_ACTIVITY_. Transcribe every entry word for word, but drop the pictures.

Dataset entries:
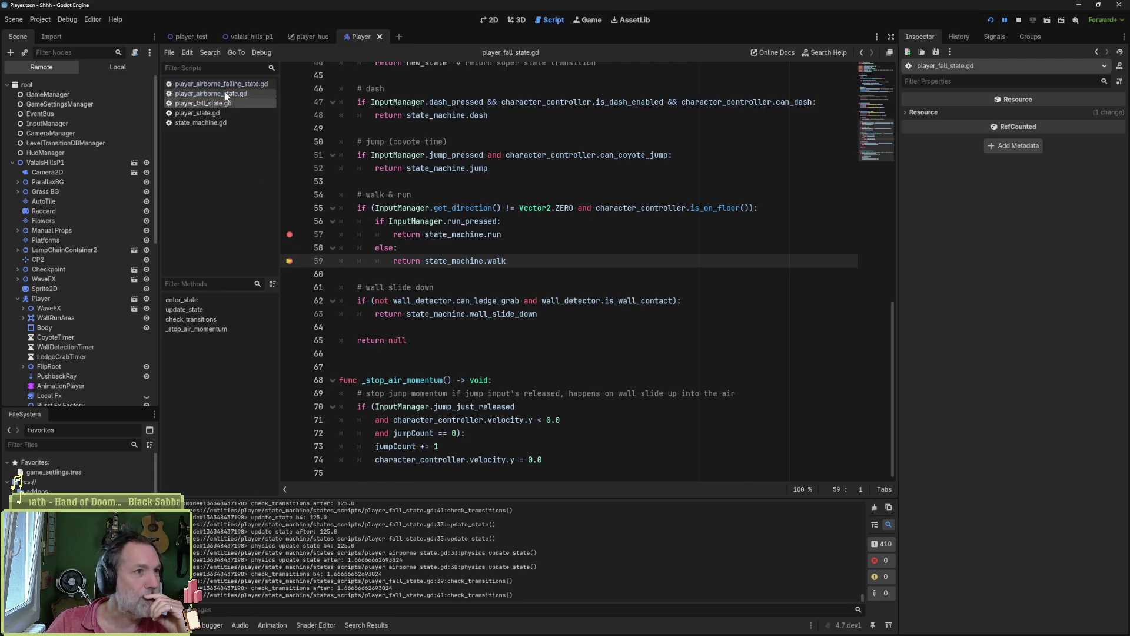
left_click(200, 94)
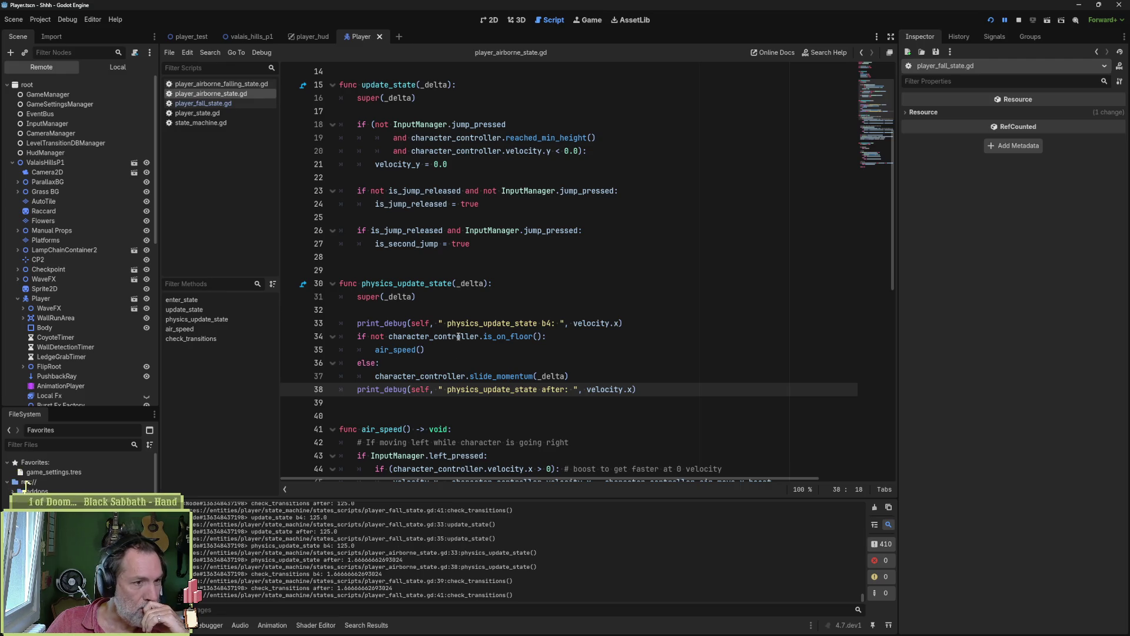
left_click_drag(406, 337, 416, 376)
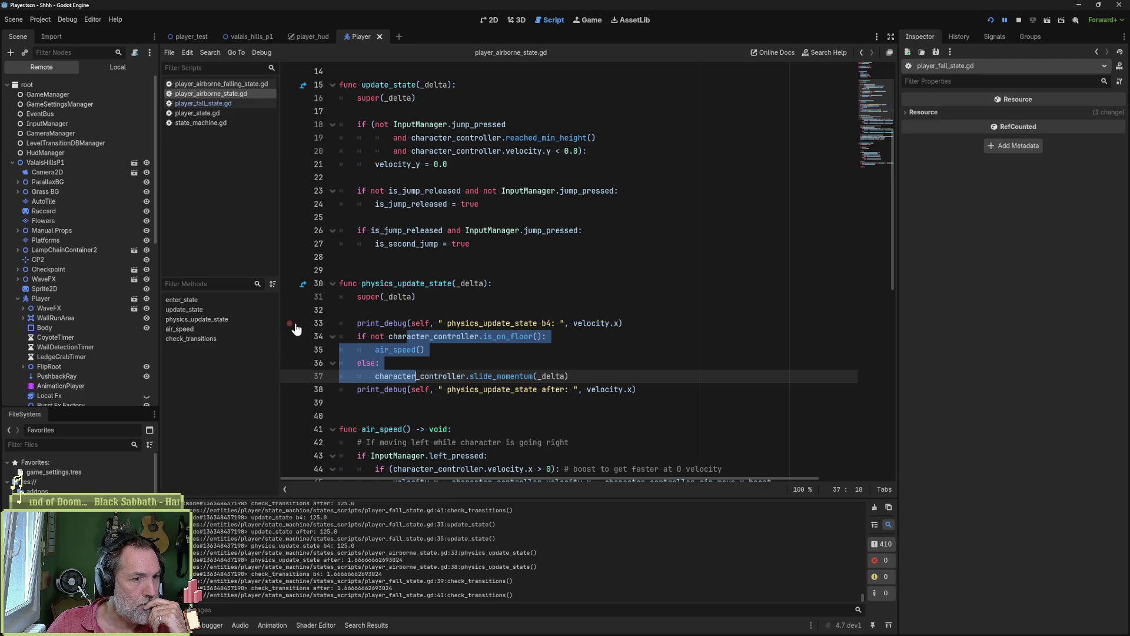
- Add an indented 'slide b4' velocity print_debug line above the slide_momentum call
left_click(291, 349)
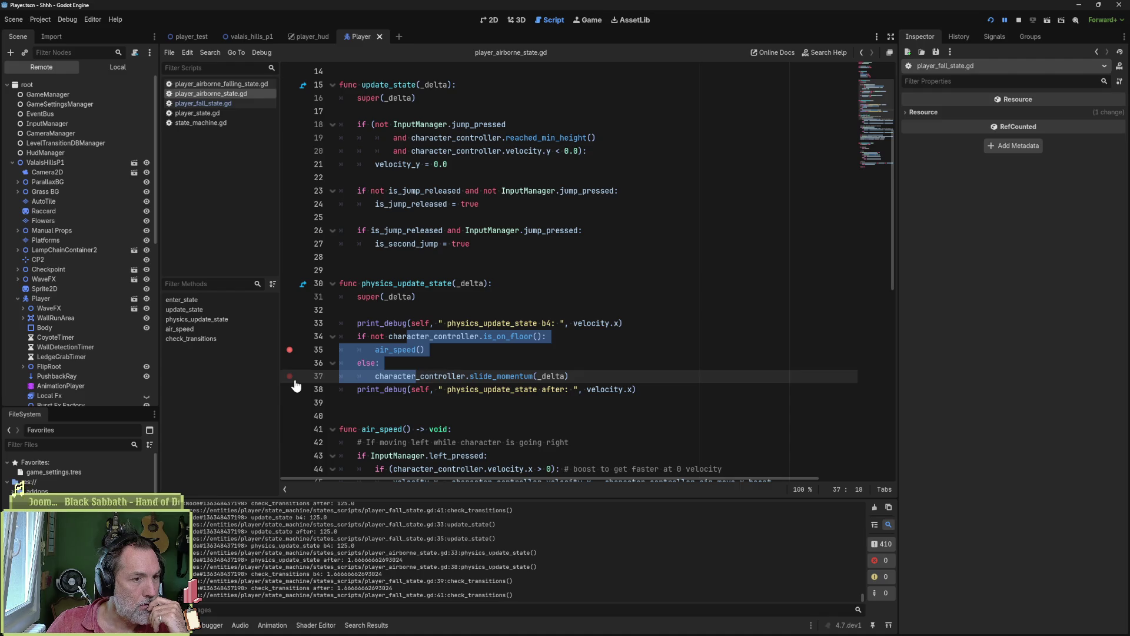
left_click(291, 350)
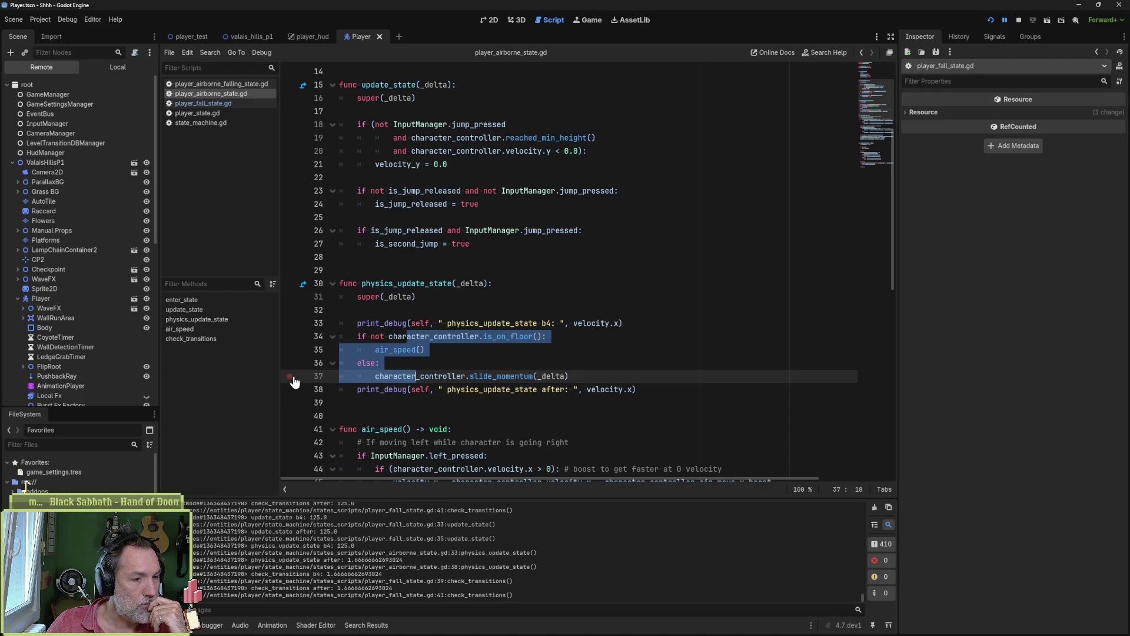
left_click(580, 377)
key("ctrl+shift+Return")
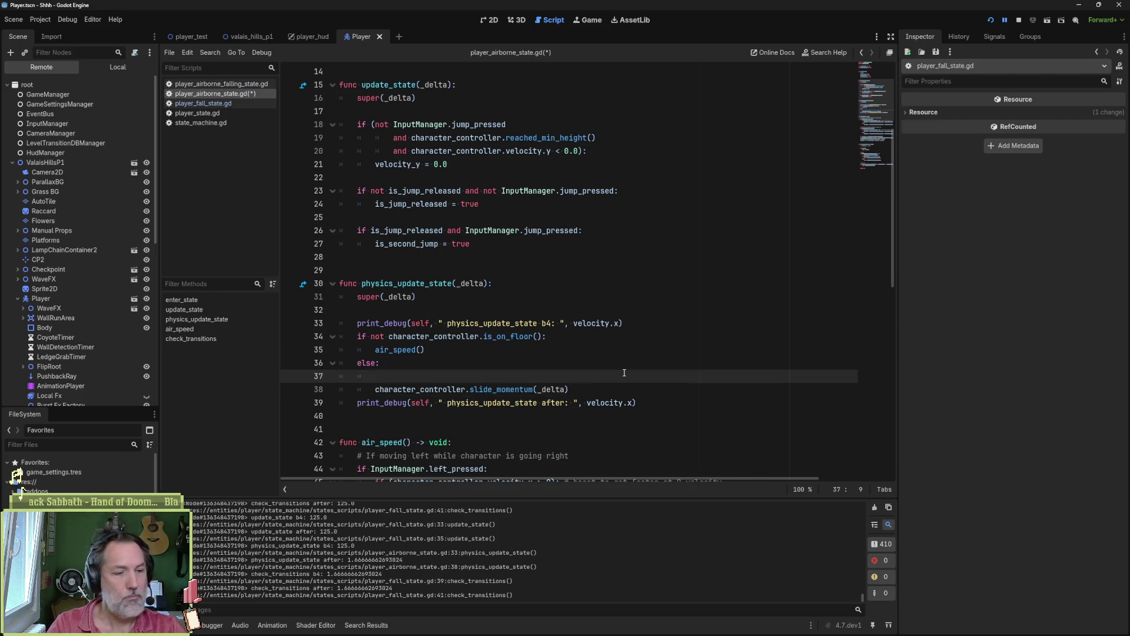
triple_click(649, 403)
key("ctrl+alt+Down")
key("alt+Up")
key("alt+Up")
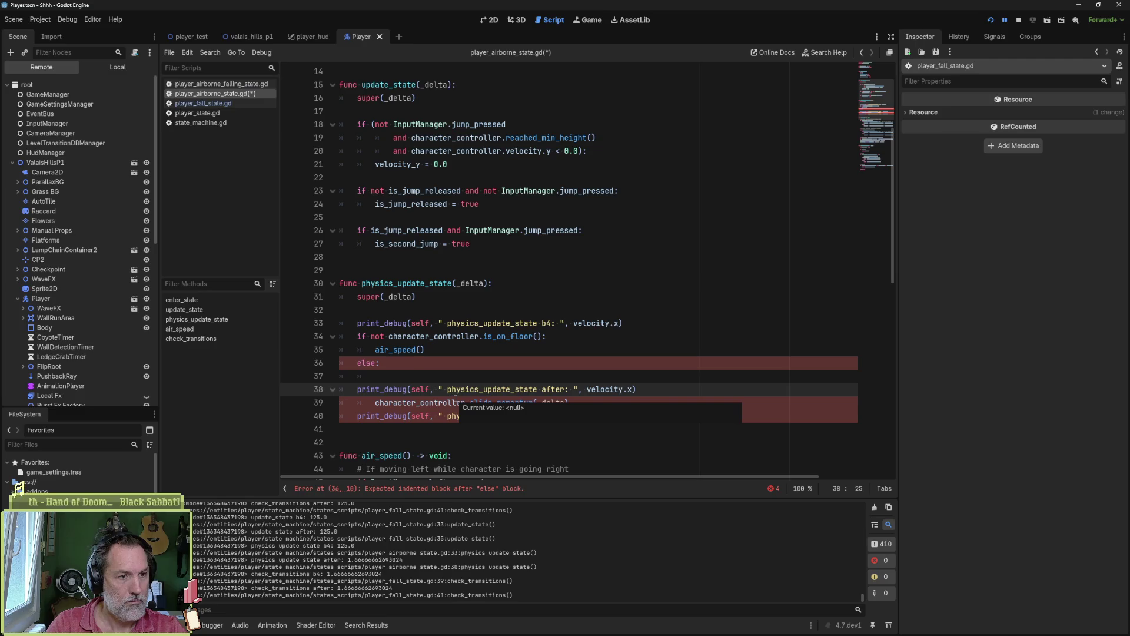
type("a/t")
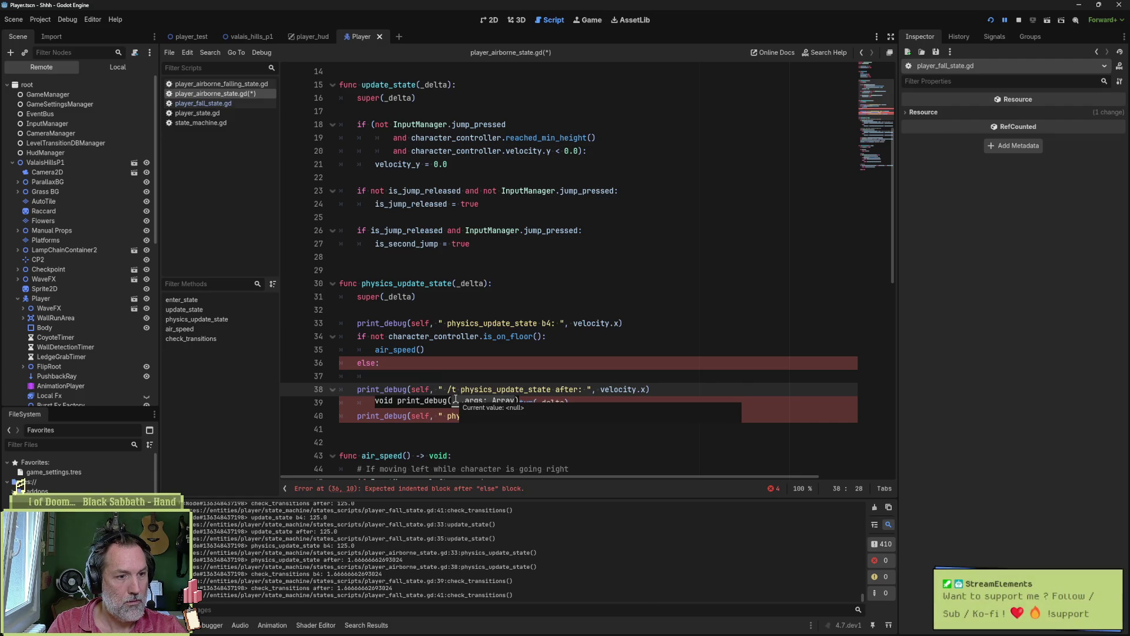
key("BackSpace")
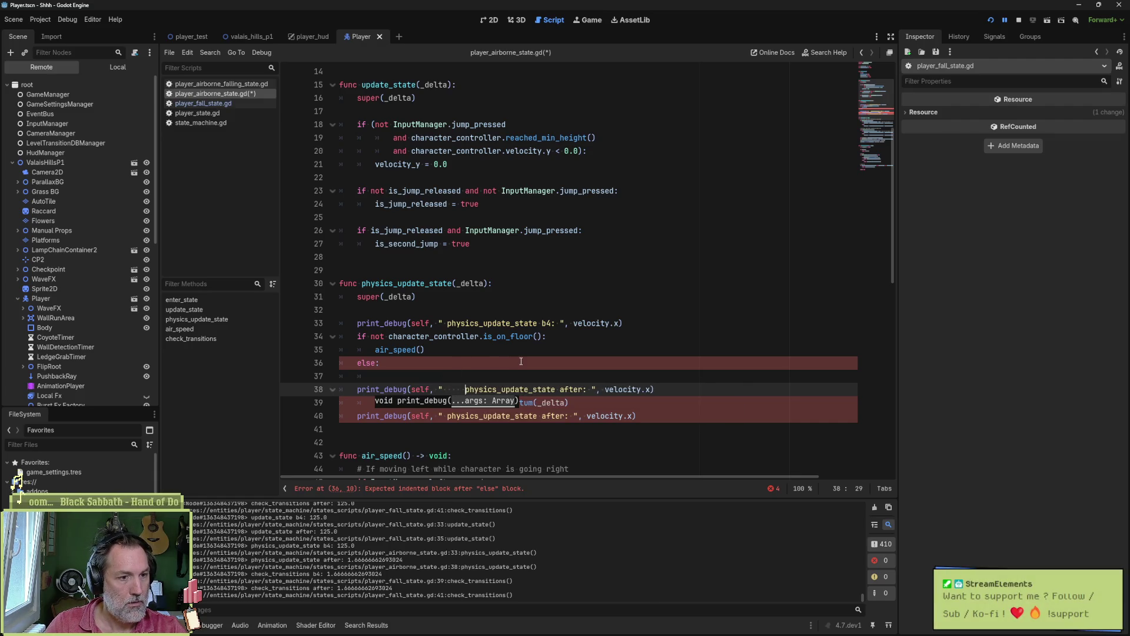
left_click(520, 386)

_WRITTEN REPLY_.
left_click(200, 94)
left_click_drag(406, 337, 416, 376)
- Add an indented 'slide b4' velocity print_debug line above the slide_momentum call
left_click(291, 349)
left_click(291, 350)
left_click(580, 377)
key("ctrl+shift+Return")
triple_click(649, 403)
key("ctrl+alt+Down")
key("alt+Up")
key("alt+Up")
type("a/t")
key("BackSpace")
left_click(520, 386)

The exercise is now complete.